In the last four days I have finished glassing the bottom, covered everything with Quik-Fair to fill the weave and smooth things out, attached the keel strip, stem and transom and sanded half the boat to nearly be ready for a coat of primer!!!!!!
Glassing the second side was more work than the first. Because the cloth wasn’t wide enough to cover the bottom from seam to seam I cut it in half and did just one side first to be sure I would be able to keep up mixing epoxy, etc.
I glassed down the largest piece, let it get just tacky and then I covered the remaining gap with two pieces cut roughly to shape.
The next morning, I put a coat of epoxy down the middle where the keel strip is going and then put Quik-Fair on the rest. In retrospect, I think using Quik-fair for this was a mistake and I think that using some thickened epoxy would have done a good job of filling the weave, dried smoother and been MUCH harder. Oh well, too late now.
My next project was to install the keel strip. I decided to install the stem first so that I would be able to trim the ends of the keel strip layers to butt up against the stem before installing them. The stem went on pretty easily using EZ-Fillet after a coat of epoxy.
Then it was time for the keel strip. I used EZ-Fillet to join the two surfaces. I had Patty help me by pushing down on the strip as I drove screws into it from inside the boat. I was only using 3/4″ screws but they were enough to grab it and pull it against the hull.

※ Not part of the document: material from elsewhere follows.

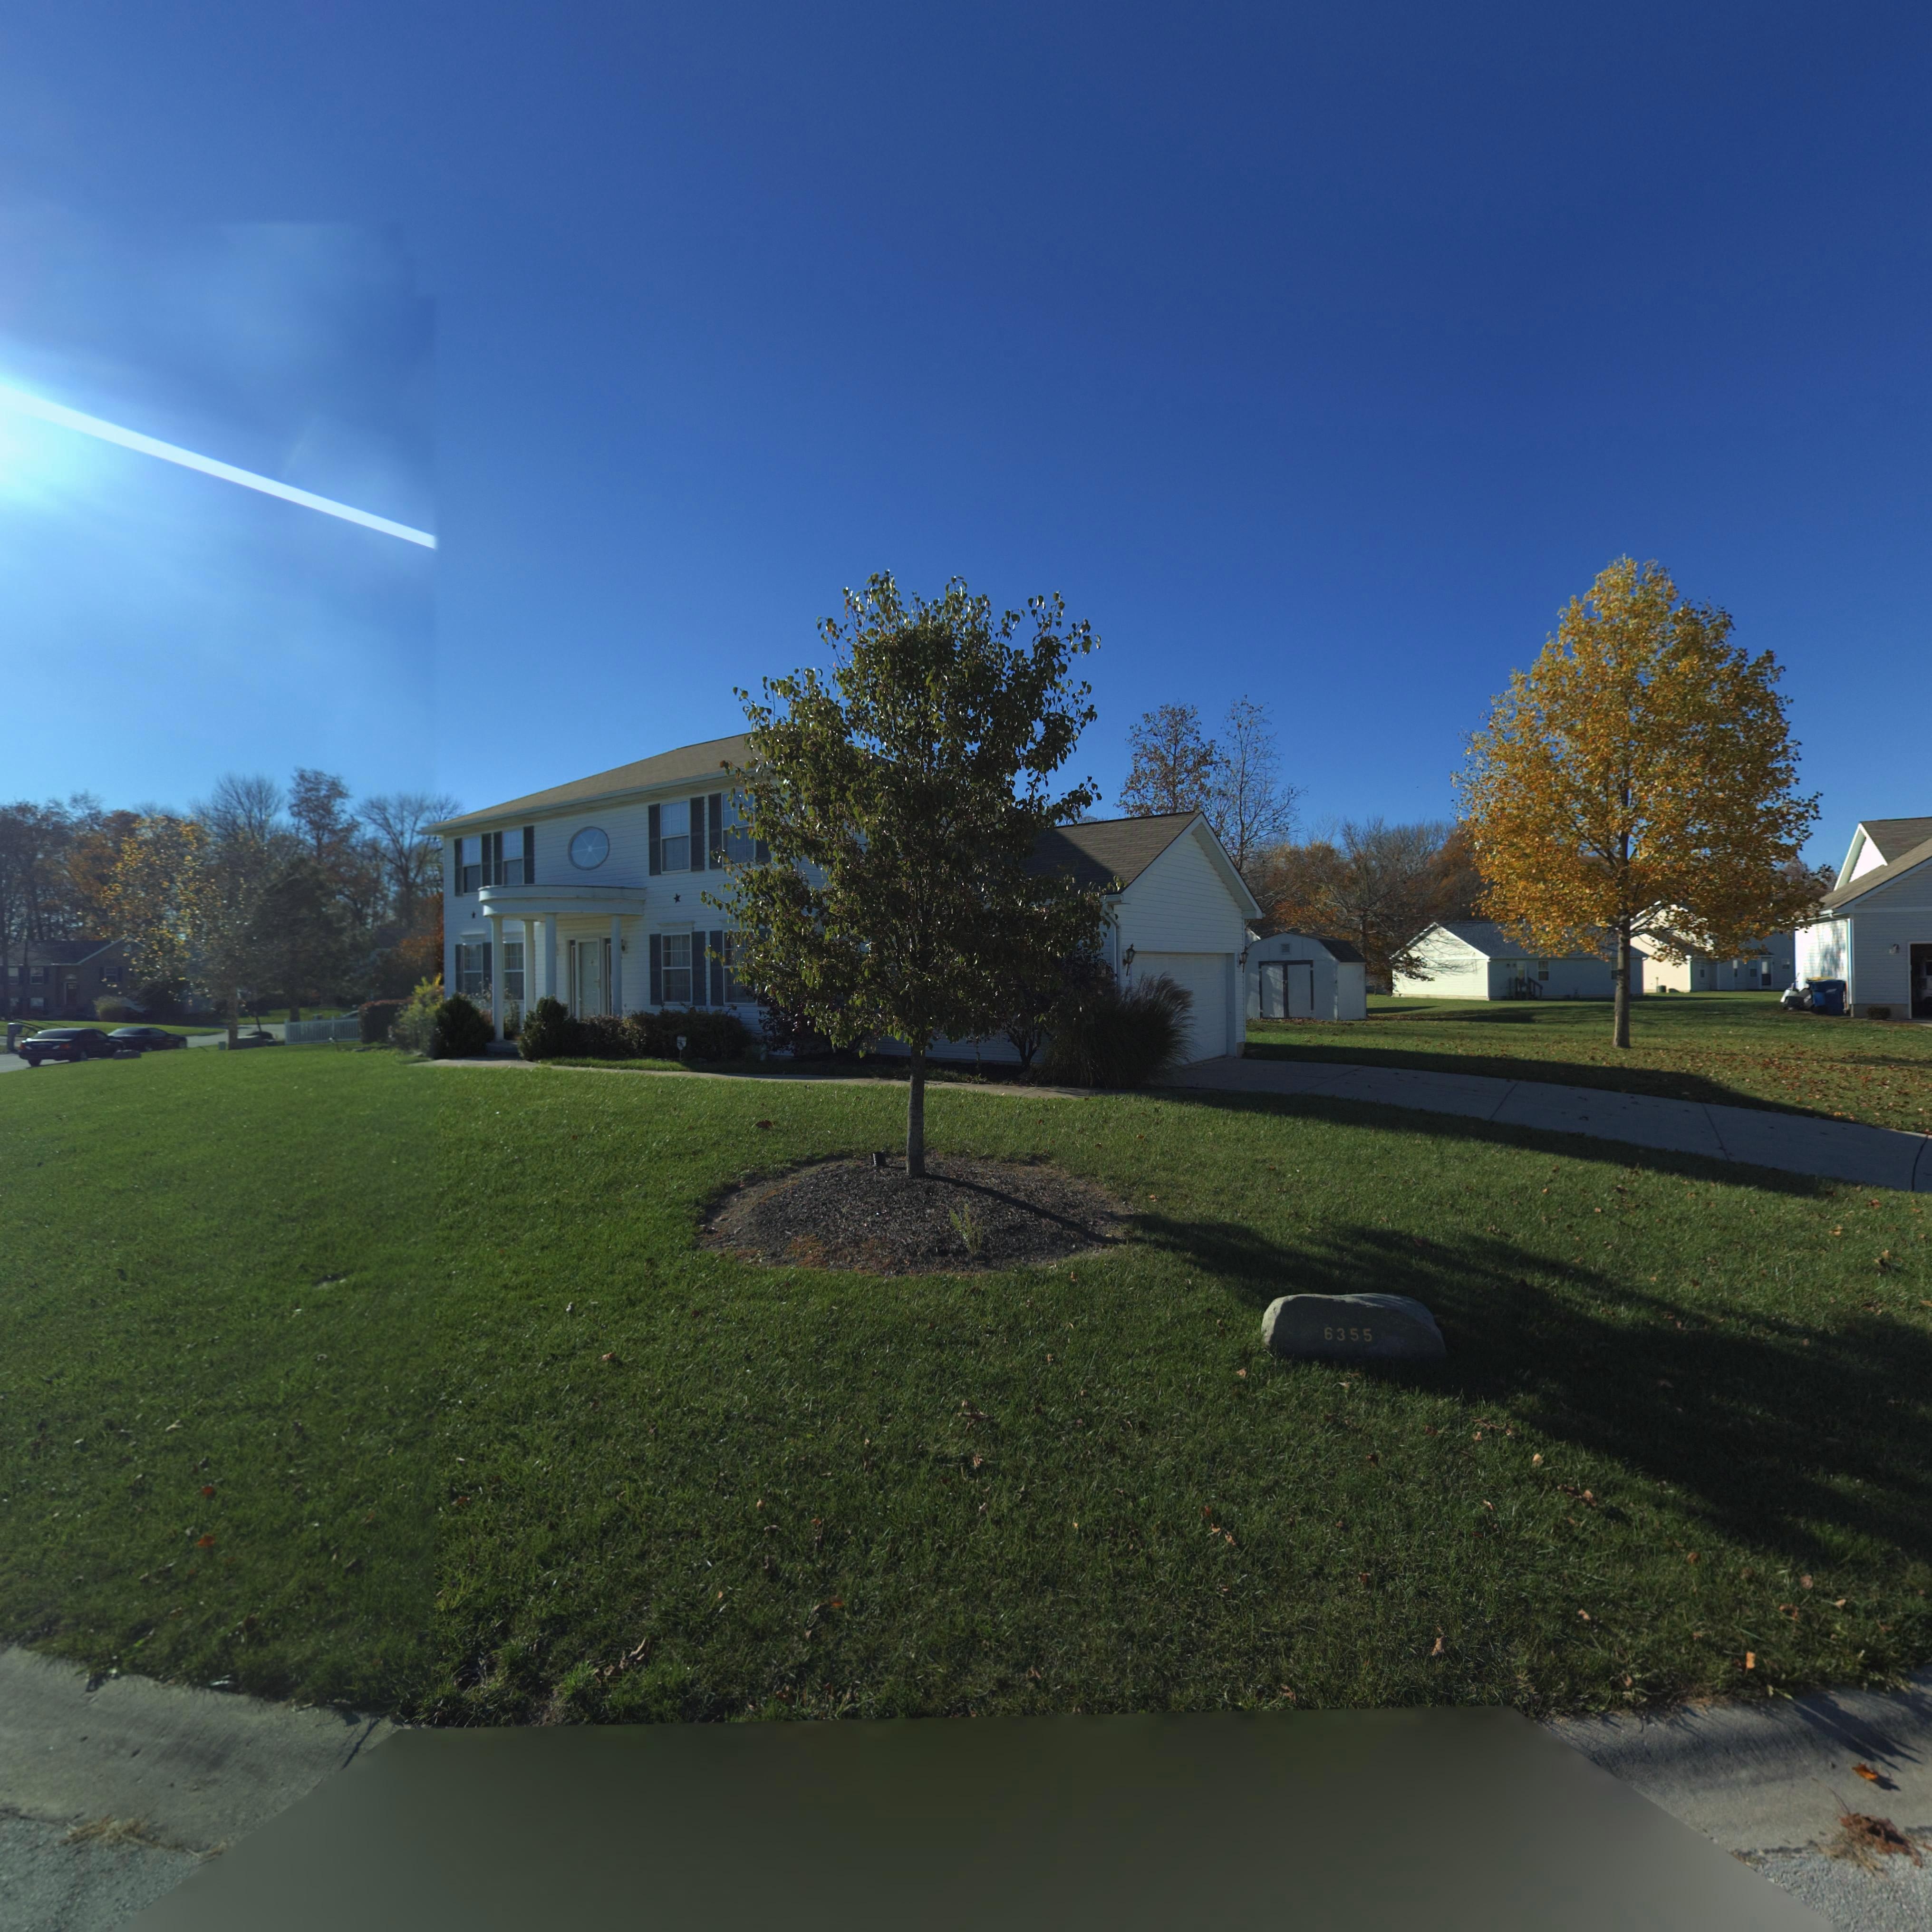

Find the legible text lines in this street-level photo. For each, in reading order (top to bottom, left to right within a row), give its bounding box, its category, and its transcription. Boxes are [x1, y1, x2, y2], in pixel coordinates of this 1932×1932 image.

After letting that set up I got the second layer ready. I laid it on top of the first layer, trimmed the angle against the stem by running a Japanese saw blade down the end as I held it against the stem. Then I predrilled and countersunk several holes. After that, I mixed up some thickened epoxy, put it into a baggie and squeezed it onto the two surfaces. Spread that around with a piece of wood and then put the strip on by myself. Cleaned up the squeezeout and let it harden.
Next up I attached the transom with lots of thickened epoxy. Nothing special to report there…I shoved the bolts through and then wiped their threads clean with an acetone soaked paper towel before attaching the nuts and tightening them. Used 7 clamps and left it overnight.
Yesterday and today I trimmed off the excess stem and keel strip, scraped excess epoxy away and sanded. My neighbour, Dan – who knows an awful lot about refinishing cars…among other things – loaned me a long sanding block used by body shops and showed me how to use it. I have been using that and the random orbital sander to smooth things out. One side of the hull is looking pretty good after several hours of sanding to day. If I can get the other side ready tomorrow I’ll be ready for a coat of primer on Tuesday!